私のメンタルが沈んでいたのもあるだろうけど、「面白くなってきたな」と思うのが遅く、序盤は退屈でした。

あまりシーンとシーンのつながりが魅力的に感じられなかったです。

「これ同作者の別作品でも見たな」という展開も多く、デビュー作なのもあってプロトタイプ的な立ち位置なのかもしれません。

 

しかしラストシーンを見た瞬間の「悪趣味~!!」と叫びたくなるような感覚はすごくよかったです。こういう終わり方はホラーの真骨頂ですよね。いやあぞくぞくした。

作品には一貫して言葉遊びが出てくるけれど、ラストも言葉遊びで締めるところが最高に楽しくてにこにこしてしまいました。

 

しかし本筋とはちょっとずれますが、舞台は阪神大震災後の神戸ということで、いろいろ思い出すことが多かったです。たぶん私は大震災を覚えている最後の世代なので(当時4歳)。

発生当時はよくわかっていませんでしたが、十何年にもわたって何度も繰り返し流れるニュースの中で、他人事ではない気持ちがありました。

この話には震災に対するメッセージがないとは思いますが、なくても感慨深くなってしまうものですね。
#####
## [課題一覧]
1. 本文の「しかしラストシーンを見た瞬間」から「後の世代なので(当時4歳)。」までを、一字一句そのまま書き写してください。
2. 本文の内容について、次の問いに答えてください。
(a) 作品の舞台はどこですか。
(b) 書き手は大震災の当時、何歳でしたか。
(c) 作品に一貫して出てくるものは何ですか。

(保存された記録)
#####
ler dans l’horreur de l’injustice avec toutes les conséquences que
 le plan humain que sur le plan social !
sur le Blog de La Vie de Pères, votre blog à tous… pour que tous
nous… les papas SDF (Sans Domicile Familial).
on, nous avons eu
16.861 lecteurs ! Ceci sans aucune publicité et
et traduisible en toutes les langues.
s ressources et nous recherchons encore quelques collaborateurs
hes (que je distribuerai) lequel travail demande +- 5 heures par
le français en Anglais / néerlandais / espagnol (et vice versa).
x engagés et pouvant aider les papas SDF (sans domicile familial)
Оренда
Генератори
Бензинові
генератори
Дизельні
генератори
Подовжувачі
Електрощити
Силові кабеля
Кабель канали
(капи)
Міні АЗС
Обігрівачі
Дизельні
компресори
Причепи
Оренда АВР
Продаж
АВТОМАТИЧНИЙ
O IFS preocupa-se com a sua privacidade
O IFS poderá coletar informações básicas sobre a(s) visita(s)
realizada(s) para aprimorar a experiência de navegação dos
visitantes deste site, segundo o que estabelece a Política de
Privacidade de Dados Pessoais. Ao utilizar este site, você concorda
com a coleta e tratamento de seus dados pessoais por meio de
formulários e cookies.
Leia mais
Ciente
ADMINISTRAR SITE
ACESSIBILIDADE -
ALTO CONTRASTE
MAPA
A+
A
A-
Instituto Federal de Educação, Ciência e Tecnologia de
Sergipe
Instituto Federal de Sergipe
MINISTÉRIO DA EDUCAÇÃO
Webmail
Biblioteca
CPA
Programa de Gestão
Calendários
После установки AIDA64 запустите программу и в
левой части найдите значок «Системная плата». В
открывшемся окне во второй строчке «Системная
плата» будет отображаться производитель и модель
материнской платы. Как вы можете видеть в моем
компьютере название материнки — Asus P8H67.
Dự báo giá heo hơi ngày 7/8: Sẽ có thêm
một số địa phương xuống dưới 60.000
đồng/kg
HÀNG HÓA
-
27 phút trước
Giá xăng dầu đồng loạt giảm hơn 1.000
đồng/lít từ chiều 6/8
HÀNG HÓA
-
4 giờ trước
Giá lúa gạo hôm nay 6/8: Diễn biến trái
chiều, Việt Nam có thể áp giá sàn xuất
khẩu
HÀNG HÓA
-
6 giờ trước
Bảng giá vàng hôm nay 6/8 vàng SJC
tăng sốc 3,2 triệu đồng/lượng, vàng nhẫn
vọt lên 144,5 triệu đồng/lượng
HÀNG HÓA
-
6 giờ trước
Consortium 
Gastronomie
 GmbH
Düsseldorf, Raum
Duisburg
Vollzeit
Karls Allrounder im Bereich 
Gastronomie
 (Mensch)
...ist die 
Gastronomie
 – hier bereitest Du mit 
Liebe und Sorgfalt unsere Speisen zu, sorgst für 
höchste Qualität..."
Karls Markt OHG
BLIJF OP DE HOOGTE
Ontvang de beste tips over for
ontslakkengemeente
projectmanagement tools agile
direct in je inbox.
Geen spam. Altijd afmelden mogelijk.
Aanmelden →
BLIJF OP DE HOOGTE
#####
## [解答一覧]
1.
しかしラストシーンを見た瞬間の「悪趣味~!!」と叫びたくなるような感覚はすごくよかったです。こういう終わり方はホラーの真骨頂ですよね。いやあぞくぞくした。

作品には一貫して言葉遊びが出てくるけれど、ラストも言葉遊びで締めるところが最高に楽しくてにこにこしてしまいました。

 

しかし本筋とはちょっとずれますが、舞台は阪神大震災後の神戸ということで、いろいろ思い出すことが多かったです。たぶん私は大震災を覚えている最後の世代なので(当時4歳)。

2.
(a) 阪神大震災後の神戸
(b) 4歳
(c) 言葉遊び